Norwegian Transformer Model

Apache License 2.0

114 stars 6 forks source link

Could not get the train json by gsutil #1

Open erichen510 opened 2 years ago

erichen510 commented 2 years ago

The error message is : does not have storage.objects.list access to the Google Cloud Storage bucket.

peregilk commented 2 years ago

Exactly what url are you trying to retrieve?

Are you authenticated on gcloud?

erichen510 commented 2 years ago

The exact url is: gsutil -m cp gs://notram-west4-a/pretrain_datasets/notram_v2_social_media/splits/social_train.jsonl social_train.json How to get authorization on gcloud? Am I suppose to join the project?

peregilk commented 2 years ago

You are trying to access a non-open dataset. Where was this linked from?

erichen510 commented 2 years ago

The link is from https://github.com/NbAiLab/notram/blob/54aeb6b06799cb22119b5c22a24ac3720dd88c40/guides/configure_flax.md?plain=1#L247

I want to pretrain the corpus on roberta large. If I cannot get the json, where should I get the original corpus? I notice that https://huggingface.co/datasets/NbAiLab/NCC list the datasets, could you tell me how to convert the original data to the json required by run_mlm_flax_stream.py.

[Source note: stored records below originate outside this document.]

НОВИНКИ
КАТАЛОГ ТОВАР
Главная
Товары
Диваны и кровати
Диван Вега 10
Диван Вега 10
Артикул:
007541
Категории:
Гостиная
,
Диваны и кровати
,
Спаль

erichen510 commented 2 years ago

Sorry the link is gsutil -m cp gs://notram-west4-a/pretrain_datasets/notram_v2_official_short/norwegian_colossal_corpus_train.jsonl norwegian_colossal_corpus_train.json

peregilk commented 2 years ago

Sorry. There is an internal link in this guide. You should replace this with whatever dataset you have available.

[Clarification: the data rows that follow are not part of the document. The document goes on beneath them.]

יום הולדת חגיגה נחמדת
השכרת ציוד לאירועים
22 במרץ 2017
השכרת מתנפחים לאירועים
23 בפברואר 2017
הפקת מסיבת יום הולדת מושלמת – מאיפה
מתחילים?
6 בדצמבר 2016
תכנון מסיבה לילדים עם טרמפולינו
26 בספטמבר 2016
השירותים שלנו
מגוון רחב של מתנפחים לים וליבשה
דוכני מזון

One alternative is of course the NCC (that was released after this tutorial was written).

There are several ways of training on this dataset. Assuming you are using Flax (since you are following the tutorial), a simple was is to specify dataset_name NbAiLab/NCC instead of train and validation file. Another way is to clone the HuggingFace repo and copy/combine the files from the repo. NCC is already in json format, but it is sharded and zipped. If you insist on having them locally, they should be combined and unzipped.

peregilk commented 2 years ago

Early next year, we will also place the NCC in an open gcloud bucket.